WORK ORDER 1 —
In the SSHFP validation diff, which values does the new VALID_ALGORITHMS tuple for SshfpValue contain?
WORK ORDER 2 —
Output everything in the SSHFP validation diff from "- unrecognized wording" down to "VALID_FLAGS = ('S', 'A', 'U', 'P')".
WORK ORDER 3 —
Go on with the SSHFP validation diff from the point where it stops.

TEXT SEGMENT —
***
SSHFP RFC4255 - validate algorithm & fingerprint_type

- unrecognized wording for invalid values

octodns/record.py

@@ -482,7 +482,7 @@ class MxRecord(_ValuesMixin, Record):
 
 
 class NaptrValue(object):
-    LEGAL_FLAGS = ('S', 'A', 'U', 'P')
+    VALID_FLAGS = ('S', 'A', 'U', 'P')
 
     @classmethod
     def _validate_value(cls, data):
@@ -502,8 +502,8 @@ class NaptrValue(object):
                            .format(data['preference']))
         try:
             flags = data['flags']
-            if flags not in cls.LEGAL_FLAGS:
-                reasons.append('invalid flags "{}"'.format(flags))
+            if flags not in cls.VALID_FLAGS:
+                reasons.append('unrecognized flags "{}"'.format(flags))
         except KeyError:
             reasons.append('missing flags')
 
@@ -594,19 +594,25 @@ class PtrRecord(_ValueMixin, Record):
 
 
 class SshfpValue(object):
+    VALID_ALGORITHMS = (1, 2)
+    VALID_FINGERPRINT_TYPES = (1,)
 
     @classmethod
     def _validate_value(cls, value):
         reasons = []
-        # TODO: validate algorithm and fingerprint_type values
         try:
-            int(value['algorithm'])
***
DATA EXTRACTS —
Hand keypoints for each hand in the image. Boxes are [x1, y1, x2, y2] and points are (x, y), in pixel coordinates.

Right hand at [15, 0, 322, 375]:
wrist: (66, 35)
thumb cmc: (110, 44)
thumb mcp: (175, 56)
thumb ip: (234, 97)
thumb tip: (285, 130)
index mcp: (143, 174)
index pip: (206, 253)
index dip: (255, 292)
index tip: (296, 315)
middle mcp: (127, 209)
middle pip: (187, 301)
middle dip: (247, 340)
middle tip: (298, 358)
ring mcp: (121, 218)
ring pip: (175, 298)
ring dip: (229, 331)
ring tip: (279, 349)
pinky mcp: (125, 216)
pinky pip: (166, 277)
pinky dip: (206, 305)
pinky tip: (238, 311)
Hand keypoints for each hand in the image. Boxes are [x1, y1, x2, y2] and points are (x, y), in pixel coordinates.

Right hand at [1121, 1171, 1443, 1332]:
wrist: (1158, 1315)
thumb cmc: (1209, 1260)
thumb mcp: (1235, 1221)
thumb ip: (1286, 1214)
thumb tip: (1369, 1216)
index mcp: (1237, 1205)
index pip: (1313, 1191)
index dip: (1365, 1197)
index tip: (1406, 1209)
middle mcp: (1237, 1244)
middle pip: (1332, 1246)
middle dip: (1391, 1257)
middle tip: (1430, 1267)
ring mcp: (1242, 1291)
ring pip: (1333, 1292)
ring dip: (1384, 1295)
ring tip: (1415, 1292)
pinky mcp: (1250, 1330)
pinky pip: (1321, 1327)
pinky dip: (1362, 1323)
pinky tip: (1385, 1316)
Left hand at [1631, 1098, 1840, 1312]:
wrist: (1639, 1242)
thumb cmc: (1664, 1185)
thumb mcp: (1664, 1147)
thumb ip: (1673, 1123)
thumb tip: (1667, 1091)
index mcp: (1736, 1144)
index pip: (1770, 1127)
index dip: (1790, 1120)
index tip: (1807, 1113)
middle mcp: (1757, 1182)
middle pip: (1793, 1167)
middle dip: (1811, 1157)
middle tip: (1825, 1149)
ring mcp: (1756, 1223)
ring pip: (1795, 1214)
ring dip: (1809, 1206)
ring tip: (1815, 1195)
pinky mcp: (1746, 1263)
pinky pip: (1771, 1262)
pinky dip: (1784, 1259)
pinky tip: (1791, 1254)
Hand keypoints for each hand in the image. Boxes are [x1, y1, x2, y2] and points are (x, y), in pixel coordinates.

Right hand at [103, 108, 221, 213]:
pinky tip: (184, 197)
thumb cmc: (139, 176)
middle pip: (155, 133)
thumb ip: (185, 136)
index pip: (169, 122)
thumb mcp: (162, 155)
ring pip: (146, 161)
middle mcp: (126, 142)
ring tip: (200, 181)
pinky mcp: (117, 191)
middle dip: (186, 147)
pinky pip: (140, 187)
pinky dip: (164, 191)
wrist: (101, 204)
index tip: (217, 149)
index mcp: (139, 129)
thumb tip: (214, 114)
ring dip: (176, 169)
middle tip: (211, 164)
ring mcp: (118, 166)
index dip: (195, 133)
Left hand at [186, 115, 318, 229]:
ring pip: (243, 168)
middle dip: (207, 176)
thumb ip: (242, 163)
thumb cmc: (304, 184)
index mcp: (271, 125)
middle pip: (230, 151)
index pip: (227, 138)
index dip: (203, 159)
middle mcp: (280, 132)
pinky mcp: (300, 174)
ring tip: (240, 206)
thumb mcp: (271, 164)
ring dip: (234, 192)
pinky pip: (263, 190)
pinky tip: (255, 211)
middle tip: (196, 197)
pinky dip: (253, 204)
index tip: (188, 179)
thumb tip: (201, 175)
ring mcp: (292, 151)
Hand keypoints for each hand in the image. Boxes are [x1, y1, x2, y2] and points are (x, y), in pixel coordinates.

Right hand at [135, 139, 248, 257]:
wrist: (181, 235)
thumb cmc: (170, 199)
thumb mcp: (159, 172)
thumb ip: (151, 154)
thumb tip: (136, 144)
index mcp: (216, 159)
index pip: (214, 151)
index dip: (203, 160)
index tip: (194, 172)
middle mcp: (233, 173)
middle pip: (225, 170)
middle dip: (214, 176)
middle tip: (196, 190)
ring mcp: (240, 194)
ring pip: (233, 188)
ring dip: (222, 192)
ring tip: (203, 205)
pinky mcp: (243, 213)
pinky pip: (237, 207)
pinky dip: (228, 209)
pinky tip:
***
RESPONSE AREA 1 —
1 and 2

RESPONSE AREA 2 —
- unrecognized wording for invalid values

octodns/record.py

@@ -482,7 +482,7 @@ class MxRecord(_ValuesMixin, Record):
 
 
 class NaptrValue(object):
-    LEGAL_FLAGS = ('S', 'A', 'U', 'P')
+    VALID_FLAGS = ('S', 'A', 'U', 'P')

RESPONSE AREA 3 —
+            algorithm = int(value['algorithm'])
+            if algorithm not in cls.VALID_ALGORITHMS:
+                reasons.append('unrecognized algorithm "{}"'.format(algorithm))
         except KeyError:
             reasons.append('missing algorithm')
         except ValueError:
             reasons.append('invalid algorithm "{}"'.format(value['algorithm']))
         try:
-            int(value['fingerprint_type'])
+            fingerprint_type = int(value['fingerprint_type'])
+            if fingerprint_type not in cls.VALID_FINGERPRINT_TYPES:
+                reasons.append('unrecognized fingerprint_type "{}"'
+                               .format(fingerprint_type))
         except KeyError:
             reasons.append('missing fingerprint_type')
         except ValueError:

tests/test_octodns_record.py

@@ -1011,7 +1011,7 @@ class TestRecordValidation(TestCase):
                 'ttl': 600,
                 'value': v
             })
-        self.assertEquals(['invalid flags "X"'], ctx.exception.reasons)
+        self.assertEquals(['unrecognized flags "X"'], ctx.exception.reasons)
 
     def test_NS(self):
         # doesn't blow up
@@ -1104,6 +1104,20 @@ class TestRecordValidation(TestCase):
             })
         self.assertEquals(['invalid algorithm "nope"'], ctx.exception.reasons)
 
+        # unrecognized algorithm
+        with self.assertRaises(ValidationError) as ctx:
+            Record.new(self.zone, '', {
+                'type': 'SSHFP',
+                'ttl': 600,
+                'value': {
+                    'algorithm': 42,
+                    'fingerprint_type': 1,
+                    'fingerprint': 'bf6b6825d2977c511a475bbefb88aad54a92ac73'
+                }
+            })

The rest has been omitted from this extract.